Ja, ab der zweiten Saison: Für fast jeden Vermieter, der seit mindestens einer vollen Saison aktiv ist und jährlich eine spürbare Provisionslast trägt, rechnet sich eine eigene Website bereits nach der zweiten Saison. Der eigentliche Hebel ist der Stammgast-Effekt: ein Gast, den Sie einmal direkt gebucht haben, bringt im Idealfall fünf bis zehn weitere Direktbuchungen über die folgenden Jahre mit, ohne jedes Mal neue Provision zu kosten. Wer erst im zweiten Vermiet-Jahr startet, hat noch keine Stammgast-Basis, für den kann sich ein Jahr Warten lohnen.
Beim nächsten Aufenthalt: Nicht während der laufenden Buchung, sondern danach und vor dem nächsten Aufenthalt. In der Praxis funktionieren fünf Taktiken besonders gut: eine Visitenkarte in der Wohnung, zehn Prozent Rabatt bei Direktbuchung, eine persönliche Dankes-E-Mail nach Check-out, ein QR-Code im Empfangsordner und ein freundlicher Satz am Check-out. Wichtig ist der Zeitpunkt. Rebook ist eine Strategie für den nächsten Aufenthalt, nicht für den aktuellen, weil Booking aktive Umlenkungen während einer laufenden Buchung als Vertragsbruch wertet.
Webplanner, Smoobu oder Lodgify: Für deutschsprachige Privatvermieter mit ein bis drei Objekten ist Webplanner das in der Szene am weitesten verbreitete System, unter anderem wegen des deutschen Supports und der einfachen Channel-Anbindung an Booking und Airbnb. Smoobu und Lodgify sind die größeren internationalen Alternativen mit mehr Automatisierungs-Optionen. Alle drei erlauben Direkt-Buchung auf der eigenen Website, synchronisieren Belegungen mit den Portalen und senden automatisch Bestätigungs-E-Mails. Welche Lösung am besten passt, hängt von Ihrer Technik-Affinität und der Anzahl Ihrer Objekte ab.

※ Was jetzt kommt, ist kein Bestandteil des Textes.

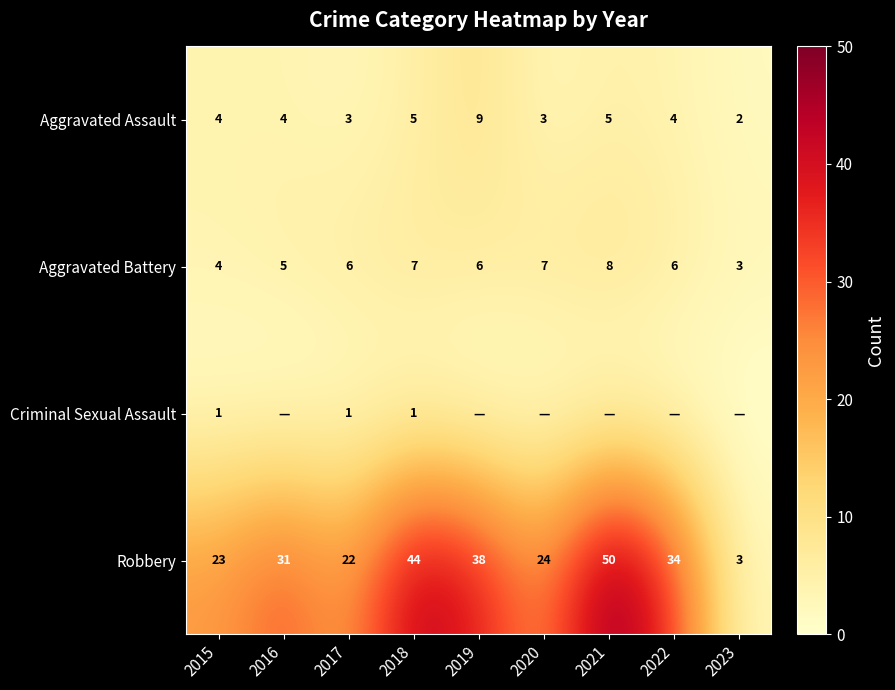

The value of Aggravated Assault at 2021 is 5. True or false?

True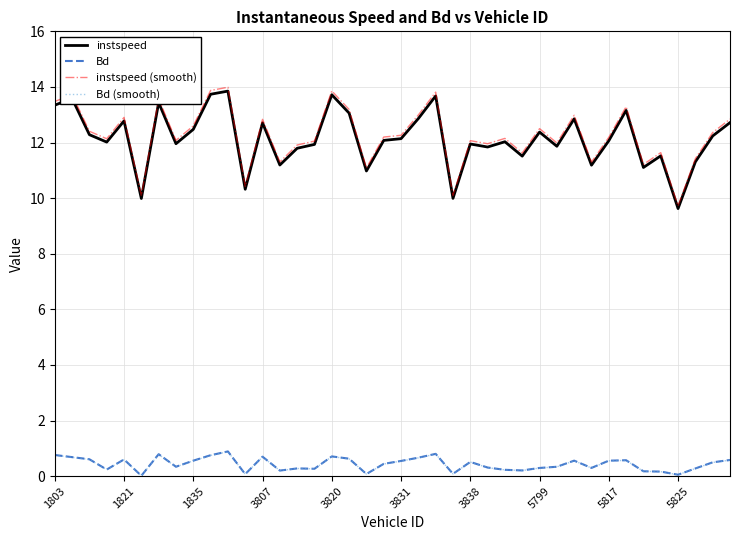

True or false: instspeed (smooth) and Bd intersect in this chart.

False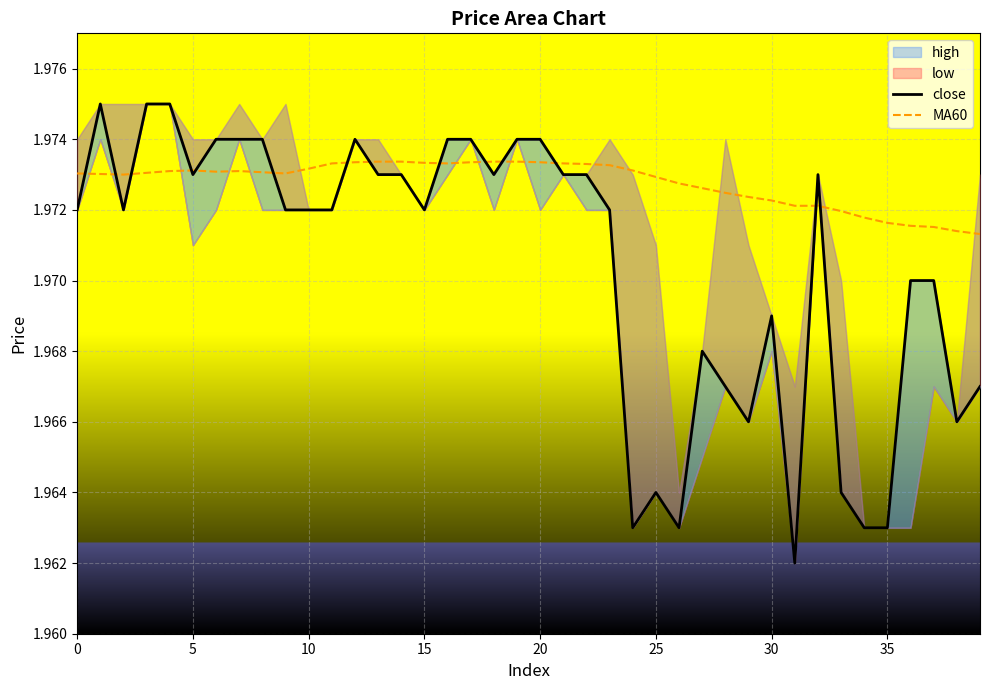

Which category has the highest value in the MA60 series?

13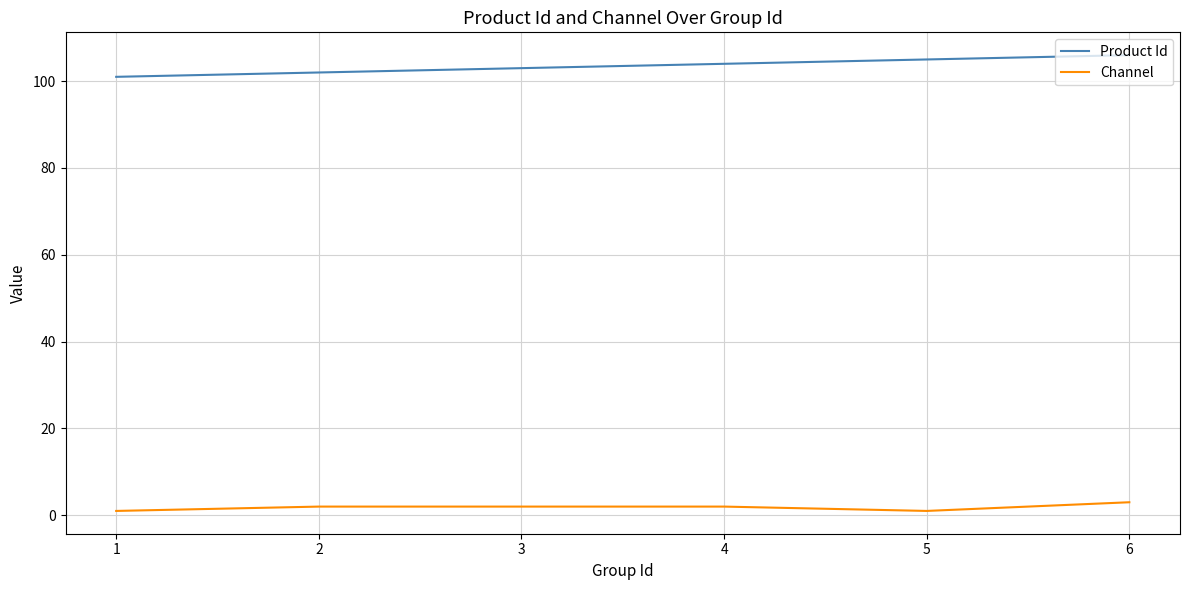

Reading left to right, extract all data points from this chart.

Product Id: 1=101	2=102	3=103	4=104	5=105	6=106
Channel: 1=1	2=2	3=2	4=2	5=1	6=3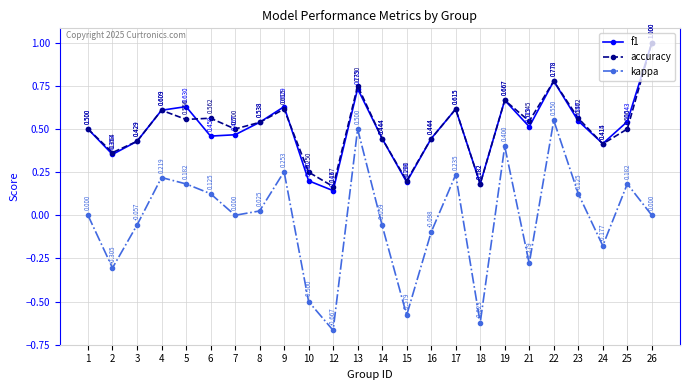

True or false: accuracy has more than 0 interior local peaks.

True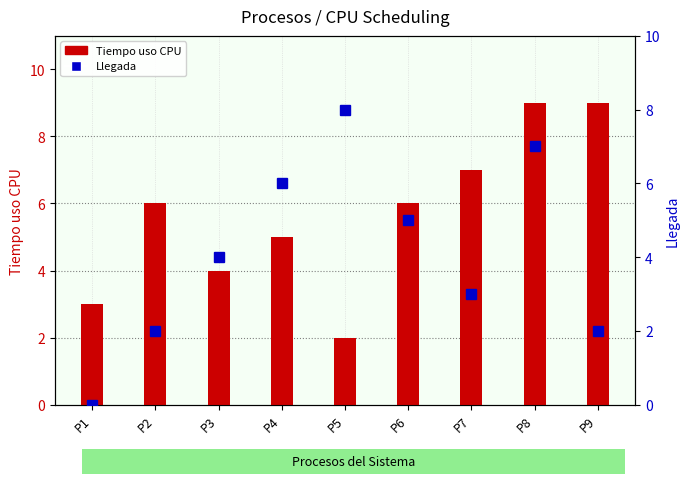

The Llegada series shows 2 at P3. True or false?

False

Ab zwei Portalen sinnvoll: Ein Channel Manager synchronisiert Ihre Belegungskalender zwischen allen Kanälen, also Booking, Airbnb, FeWo-direkt und Ihrer eigenen Website. Sobald Sie auf mindestens zwei Portalen aktiv sind, verhindert ein Channel Manager die gefürchteten doppelten Buchungen, die sonst manuelle Rückbuchung und Entschuldigungen nach sich ziehen. Webplanner, Smoobu und Lodgify haben Channel-Funktionen fest eingebaut, so dass Sie keine zweite Software brauchen. Bei nur einem Portal plus eigener Website lässt sich auch mit manueller Pflege leben, das ist aber eine Risiko-Abwägung.